Researchers identified two protein subunits that decline in Alzheimer's disease and could serve as reliable disease indicators, potentially opening new avenues for earlier diagnosis and treatment. The findings suggest these proteins play a protective role against the cellular damage that defines the condition, offering pharmaceutical companies and diagnostic developers a fresh biological target to pursue.

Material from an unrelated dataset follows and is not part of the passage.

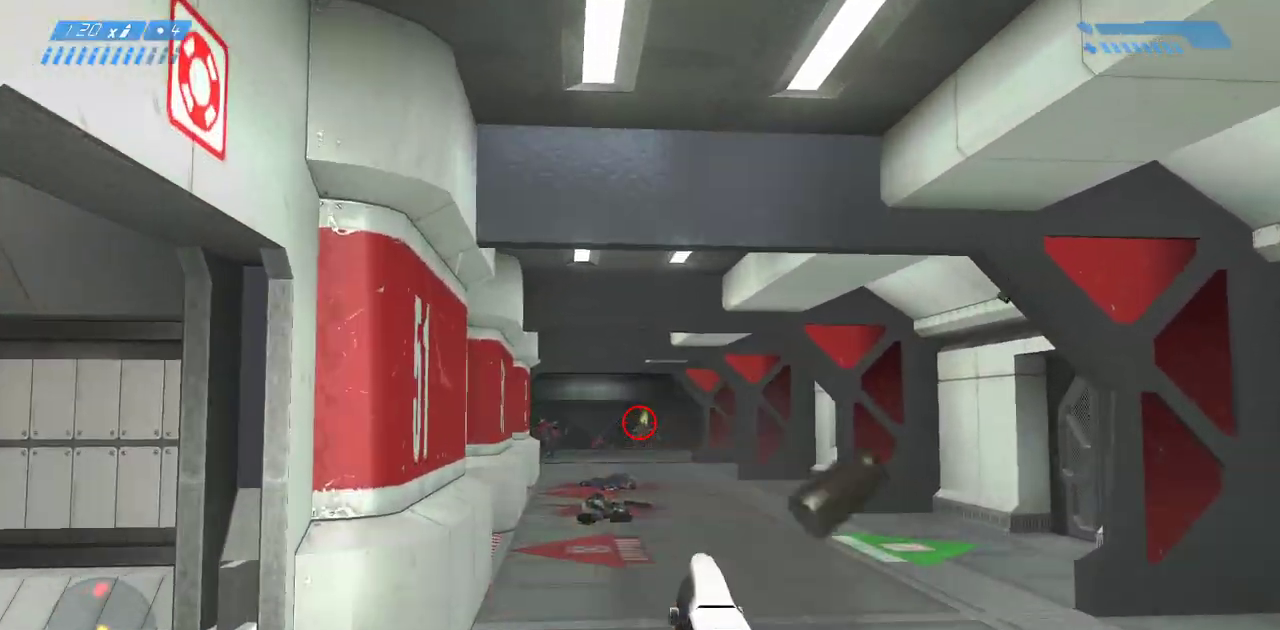
{"keys": ["w"], "mouse": [], "events": [[17, "mouse_left", "up"], [350, "mouse_left", "down"], [467, "mouse_left", "up"]]}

Originaltitel: Stratifying cellular injury in Alzheimer's disease by chaperonin containing TCP1 subunits 2 and 3

Abstrakt

Chaperonins complex into double-ringed octamers to aid peptide folding. Recent evidence implicates dysfunctional chaperonin subunits in cancer and neurodegenerative diseases because their deregulation exacerbates cellular injury. Nevertheless, a gap of knowledge exists regarding the expression and localization of chaperonin subunits in relation to amy-loidogenic processes in Alzheimer's disease (AD). Here, we show that reduced levels of chaperonin-containing TCP-1 subunits 2 (CCT2) and 3 (CCT3) stratify AD, with the sub-cellular distribution of their residua being mutually exclusive with both beta-amyloid and hyperphosphorylated tau in neurons. We find CCT3 localized to a subset of glial fibrillary acidic protein-positive astrocytes in AD. Increased oxidative stress in vitro upregulated CCT3 expression in astrocyte-like U251 cells. Conversely, CCT3, but not CCT2, loss-of-function in neuron-like SH-SY5Y cells increased intracellular beta-amyloid load. These data suggest that CCT2/CCT3 are faithful disease-state indicators and implicate CCT3 in oxidative stress-dependent cellular damage pathways.